Text passage Block Start
51930-imperfect-love-quotes

on saturday night one of the ladies in the other dept noted that she remembered that becky bought me a cupcake and it had writing on it. the young lady who recently got promoted to supervisor we’ll call her gerry was in fact there that day, her coworker mary – aka crazy vibes – wrote on that cake although gerry didn’t exactly remember.

part of me could take this to mean something. that is well if i’m not a very important part of her work life let’s say then what happened last year was quickly forgotten. it happens often enough especially when i make the wrong move then someone is mad at me. then for a minute the relationship goes cold or that person needs an excuse anyway.

gerry i’ve been led to believe is in her 30s and outside of my race. for some reason i’ve had my eye on her, but unsure how to approach. in fact, i alluded to her in “awkward” a while ago an unsolicited friend request from someone who used to work at our store “professed” his love for her and she accepted a date with him.
Text passage Block End
Extracted records Block Start
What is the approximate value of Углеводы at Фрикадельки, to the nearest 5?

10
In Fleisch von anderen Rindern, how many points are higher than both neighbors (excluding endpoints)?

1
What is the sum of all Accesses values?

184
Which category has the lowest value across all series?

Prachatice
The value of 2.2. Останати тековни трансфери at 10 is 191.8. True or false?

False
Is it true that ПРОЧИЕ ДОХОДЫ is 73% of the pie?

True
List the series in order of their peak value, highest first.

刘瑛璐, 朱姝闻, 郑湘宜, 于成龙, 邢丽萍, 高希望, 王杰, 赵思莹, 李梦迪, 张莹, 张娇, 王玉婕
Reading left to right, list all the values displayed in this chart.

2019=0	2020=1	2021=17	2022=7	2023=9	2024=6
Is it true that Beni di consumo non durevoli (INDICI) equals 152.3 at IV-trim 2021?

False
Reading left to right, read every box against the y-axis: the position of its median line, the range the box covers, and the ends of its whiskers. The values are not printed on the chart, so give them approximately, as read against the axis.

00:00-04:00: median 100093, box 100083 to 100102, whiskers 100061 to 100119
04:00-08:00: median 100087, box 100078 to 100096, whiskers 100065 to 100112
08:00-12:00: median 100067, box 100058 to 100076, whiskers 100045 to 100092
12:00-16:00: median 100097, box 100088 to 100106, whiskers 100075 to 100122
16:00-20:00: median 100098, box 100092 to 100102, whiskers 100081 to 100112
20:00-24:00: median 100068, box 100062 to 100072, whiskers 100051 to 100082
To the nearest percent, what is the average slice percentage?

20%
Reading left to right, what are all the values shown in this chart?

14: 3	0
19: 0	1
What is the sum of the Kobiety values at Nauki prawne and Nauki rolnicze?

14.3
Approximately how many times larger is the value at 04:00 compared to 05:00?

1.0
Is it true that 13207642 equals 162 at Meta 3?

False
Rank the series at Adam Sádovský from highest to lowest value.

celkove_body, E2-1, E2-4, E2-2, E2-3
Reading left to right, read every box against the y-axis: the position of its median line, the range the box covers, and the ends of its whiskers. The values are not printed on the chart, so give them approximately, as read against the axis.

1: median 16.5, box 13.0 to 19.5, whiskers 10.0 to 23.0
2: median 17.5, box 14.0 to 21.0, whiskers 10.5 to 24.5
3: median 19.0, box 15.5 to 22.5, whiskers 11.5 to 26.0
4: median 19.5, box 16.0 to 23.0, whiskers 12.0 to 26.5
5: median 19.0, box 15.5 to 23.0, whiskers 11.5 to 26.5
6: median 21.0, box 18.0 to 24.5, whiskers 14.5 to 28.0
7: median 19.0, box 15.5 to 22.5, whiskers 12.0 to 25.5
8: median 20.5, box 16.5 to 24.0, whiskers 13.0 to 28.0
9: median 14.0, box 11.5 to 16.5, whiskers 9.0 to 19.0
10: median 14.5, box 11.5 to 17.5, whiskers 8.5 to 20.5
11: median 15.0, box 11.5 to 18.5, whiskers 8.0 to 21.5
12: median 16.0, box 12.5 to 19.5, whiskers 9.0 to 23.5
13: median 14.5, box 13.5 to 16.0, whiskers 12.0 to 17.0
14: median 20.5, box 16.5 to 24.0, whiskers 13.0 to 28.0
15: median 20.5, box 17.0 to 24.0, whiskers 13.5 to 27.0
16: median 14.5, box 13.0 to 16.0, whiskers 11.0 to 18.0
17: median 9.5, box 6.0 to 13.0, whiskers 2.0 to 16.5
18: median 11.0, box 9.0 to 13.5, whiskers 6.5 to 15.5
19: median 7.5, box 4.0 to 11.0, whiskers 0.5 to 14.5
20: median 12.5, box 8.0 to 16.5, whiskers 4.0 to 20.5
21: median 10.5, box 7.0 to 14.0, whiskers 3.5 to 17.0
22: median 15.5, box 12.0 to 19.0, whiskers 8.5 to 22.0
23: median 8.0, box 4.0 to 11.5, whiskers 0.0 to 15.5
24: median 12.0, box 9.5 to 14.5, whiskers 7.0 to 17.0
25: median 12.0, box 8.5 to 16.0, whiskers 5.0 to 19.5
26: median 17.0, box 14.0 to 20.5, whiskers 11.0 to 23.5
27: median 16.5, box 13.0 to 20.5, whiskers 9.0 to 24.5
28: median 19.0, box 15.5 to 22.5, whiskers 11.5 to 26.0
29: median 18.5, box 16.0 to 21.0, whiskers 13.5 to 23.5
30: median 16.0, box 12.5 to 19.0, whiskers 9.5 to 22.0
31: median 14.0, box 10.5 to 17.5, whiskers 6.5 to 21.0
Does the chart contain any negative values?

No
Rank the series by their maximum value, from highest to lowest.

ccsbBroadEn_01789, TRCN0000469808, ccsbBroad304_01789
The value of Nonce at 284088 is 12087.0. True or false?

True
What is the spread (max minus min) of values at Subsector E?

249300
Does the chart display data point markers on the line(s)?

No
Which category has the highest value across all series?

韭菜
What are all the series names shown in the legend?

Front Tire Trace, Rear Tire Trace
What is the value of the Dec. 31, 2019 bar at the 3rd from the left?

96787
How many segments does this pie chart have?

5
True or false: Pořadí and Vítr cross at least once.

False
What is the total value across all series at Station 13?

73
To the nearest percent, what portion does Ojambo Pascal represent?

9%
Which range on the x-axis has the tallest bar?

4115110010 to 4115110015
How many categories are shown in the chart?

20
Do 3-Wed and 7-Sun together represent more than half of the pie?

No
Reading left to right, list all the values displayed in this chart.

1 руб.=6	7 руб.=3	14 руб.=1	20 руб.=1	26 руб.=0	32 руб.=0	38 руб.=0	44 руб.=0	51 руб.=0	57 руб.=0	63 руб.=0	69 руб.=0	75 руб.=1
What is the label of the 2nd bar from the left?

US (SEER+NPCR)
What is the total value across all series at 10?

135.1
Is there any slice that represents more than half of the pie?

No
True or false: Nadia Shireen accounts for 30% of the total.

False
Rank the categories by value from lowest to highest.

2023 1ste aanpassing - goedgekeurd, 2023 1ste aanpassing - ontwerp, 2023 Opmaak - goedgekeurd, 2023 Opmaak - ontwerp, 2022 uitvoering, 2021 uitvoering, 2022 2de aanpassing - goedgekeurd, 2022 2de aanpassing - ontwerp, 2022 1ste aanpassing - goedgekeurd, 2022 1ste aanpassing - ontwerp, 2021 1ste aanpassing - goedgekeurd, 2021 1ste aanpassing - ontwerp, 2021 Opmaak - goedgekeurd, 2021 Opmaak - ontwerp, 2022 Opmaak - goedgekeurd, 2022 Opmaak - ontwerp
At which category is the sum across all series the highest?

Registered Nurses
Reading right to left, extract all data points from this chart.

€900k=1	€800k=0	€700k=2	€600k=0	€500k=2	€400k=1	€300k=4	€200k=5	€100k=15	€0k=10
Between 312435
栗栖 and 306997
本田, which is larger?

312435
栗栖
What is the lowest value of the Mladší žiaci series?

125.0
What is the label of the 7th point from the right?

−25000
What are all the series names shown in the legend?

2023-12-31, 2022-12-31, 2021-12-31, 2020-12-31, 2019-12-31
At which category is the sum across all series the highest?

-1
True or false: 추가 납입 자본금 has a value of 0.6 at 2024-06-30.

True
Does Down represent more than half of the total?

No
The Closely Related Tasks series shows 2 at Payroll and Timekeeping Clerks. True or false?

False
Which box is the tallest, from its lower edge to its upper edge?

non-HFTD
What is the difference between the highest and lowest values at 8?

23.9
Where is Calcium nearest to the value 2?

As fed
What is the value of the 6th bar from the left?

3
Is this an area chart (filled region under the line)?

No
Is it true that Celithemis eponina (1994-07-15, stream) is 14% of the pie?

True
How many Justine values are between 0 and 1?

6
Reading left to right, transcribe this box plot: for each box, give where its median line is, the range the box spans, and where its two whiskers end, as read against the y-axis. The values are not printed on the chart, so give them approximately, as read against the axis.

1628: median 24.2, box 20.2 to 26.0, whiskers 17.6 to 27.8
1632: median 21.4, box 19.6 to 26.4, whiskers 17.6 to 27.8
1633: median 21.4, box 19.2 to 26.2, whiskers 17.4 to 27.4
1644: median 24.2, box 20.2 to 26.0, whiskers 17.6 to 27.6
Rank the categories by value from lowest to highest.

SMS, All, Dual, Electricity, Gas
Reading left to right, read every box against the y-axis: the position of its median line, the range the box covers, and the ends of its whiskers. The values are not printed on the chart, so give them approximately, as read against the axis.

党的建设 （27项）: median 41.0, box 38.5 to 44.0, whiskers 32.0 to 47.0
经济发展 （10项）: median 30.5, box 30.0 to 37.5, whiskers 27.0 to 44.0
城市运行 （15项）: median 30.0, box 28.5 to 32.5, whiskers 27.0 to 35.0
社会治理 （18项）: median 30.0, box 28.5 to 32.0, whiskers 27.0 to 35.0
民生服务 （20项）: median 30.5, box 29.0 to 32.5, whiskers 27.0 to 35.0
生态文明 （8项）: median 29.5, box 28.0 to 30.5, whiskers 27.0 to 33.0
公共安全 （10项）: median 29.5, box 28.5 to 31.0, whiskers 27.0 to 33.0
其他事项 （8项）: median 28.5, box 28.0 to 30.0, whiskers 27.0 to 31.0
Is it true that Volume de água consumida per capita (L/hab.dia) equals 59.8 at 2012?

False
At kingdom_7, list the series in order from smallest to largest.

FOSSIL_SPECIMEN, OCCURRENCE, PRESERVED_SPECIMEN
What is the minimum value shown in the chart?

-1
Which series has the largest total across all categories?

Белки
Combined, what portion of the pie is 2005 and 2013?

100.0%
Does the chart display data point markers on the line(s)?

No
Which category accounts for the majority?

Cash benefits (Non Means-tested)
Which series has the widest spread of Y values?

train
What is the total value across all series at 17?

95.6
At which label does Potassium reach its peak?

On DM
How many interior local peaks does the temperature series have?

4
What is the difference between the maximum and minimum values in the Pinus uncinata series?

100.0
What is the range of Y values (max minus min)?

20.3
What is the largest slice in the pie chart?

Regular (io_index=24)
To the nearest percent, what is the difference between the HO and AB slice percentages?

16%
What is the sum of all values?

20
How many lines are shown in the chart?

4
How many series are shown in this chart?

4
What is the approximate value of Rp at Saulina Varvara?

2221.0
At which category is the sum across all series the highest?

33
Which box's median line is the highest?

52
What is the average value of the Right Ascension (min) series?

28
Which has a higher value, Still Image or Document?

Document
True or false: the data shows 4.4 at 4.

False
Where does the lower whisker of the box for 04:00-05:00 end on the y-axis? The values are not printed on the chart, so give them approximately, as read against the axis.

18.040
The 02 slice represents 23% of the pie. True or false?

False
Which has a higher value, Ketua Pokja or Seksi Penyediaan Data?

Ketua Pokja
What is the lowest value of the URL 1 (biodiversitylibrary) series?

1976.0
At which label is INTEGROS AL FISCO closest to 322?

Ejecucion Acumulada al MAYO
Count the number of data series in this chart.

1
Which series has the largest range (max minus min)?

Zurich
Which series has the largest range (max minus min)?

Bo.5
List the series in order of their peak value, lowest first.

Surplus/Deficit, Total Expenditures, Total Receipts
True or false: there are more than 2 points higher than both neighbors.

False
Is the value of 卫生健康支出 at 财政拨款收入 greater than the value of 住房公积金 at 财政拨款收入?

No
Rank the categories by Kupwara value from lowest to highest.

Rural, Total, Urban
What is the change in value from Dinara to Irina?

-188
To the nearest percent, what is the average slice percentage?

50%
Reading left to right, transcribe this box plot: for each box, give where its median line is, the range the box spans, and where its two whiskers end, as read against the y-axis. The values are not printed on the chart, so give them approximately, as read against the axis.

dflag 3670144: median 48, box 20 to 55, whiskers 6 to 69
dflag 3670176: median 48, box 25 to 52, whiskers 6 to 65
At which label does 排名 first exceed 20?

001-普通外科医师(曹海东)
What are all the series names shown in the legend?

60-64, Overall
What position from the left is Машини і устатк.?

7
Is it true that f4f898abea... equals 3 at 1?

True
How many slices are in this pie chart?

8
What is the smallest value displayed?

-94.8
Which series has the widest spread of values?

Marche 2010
Extracted records Block End
## What you should do
Answer these questions using the passage about the cupcake.
1. Who wrote on the cupcake?
2. How old is Gerry believed to be?
3. In which earlier piece did the writer allude to Gerry?
The records are drawn from a different source than the text.

## Exercise response
1. Mary, also called "crazy vibes."
2. In her 30s.
3. "Awkward."